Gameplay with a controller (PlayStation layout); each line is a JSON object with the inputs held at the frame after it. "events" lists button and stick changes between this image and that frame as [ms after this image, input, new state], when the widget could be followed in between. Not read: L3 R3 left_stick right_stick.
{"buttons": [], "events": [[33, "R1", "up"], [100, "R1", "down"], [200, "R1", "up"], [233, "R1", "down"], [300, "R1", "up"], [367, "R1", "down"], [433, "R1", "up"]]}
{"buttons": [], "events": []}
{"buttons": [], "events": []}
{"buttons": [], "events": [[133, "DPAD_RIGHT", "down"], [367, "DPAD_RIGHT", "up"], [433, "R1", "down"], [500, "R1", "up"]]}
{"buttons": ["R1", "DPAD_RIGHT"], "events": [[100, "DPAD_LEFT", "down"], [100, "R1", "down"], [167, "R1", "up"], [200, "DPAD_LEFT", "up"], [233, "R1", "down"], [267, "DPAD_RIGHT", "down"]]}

# # # # #

■ **Task brief**
Using the listing above, retype each line exactly.

■ **Solution below**
Gameplay with a controller (PlayStation layout); each line is a JSON object with the inputs held at the frame after it. "events" lists button and stick changes between this image and that frame as [ms after this image, input, new state], when the widget could be followed in between. Not read: L3 R3 left_stick right_stick.
{"buttons": [], "events": [[33, "R1", "up"], [100, "R1", "down"], [200, "R1", "up"], [233, "R1", "down"], [300, "R1", "up"], [367, "R1", "down"], [433, "R1", "up"]]}
{"buttons": [], "events": []}
{"buttons": [], "events": []}
{"buttons": [], "events": [[133, "DPAD_RIGHT", "down"], [367, "DPAD_RIGHT", "up"], [433, "R1", "down"], [500, "R1", "up"]]}
{"buttons": ["R1", "DPAD_RIGHT"], "events": [[100, "DPAD_LEFT", "down"], [100, "R1", "down"], [167, "R1", "up"], [200, "DPAD_LEFT", "up"], [233, "R1", "down"], [267, "DPAD_RIGHT", "down"]]}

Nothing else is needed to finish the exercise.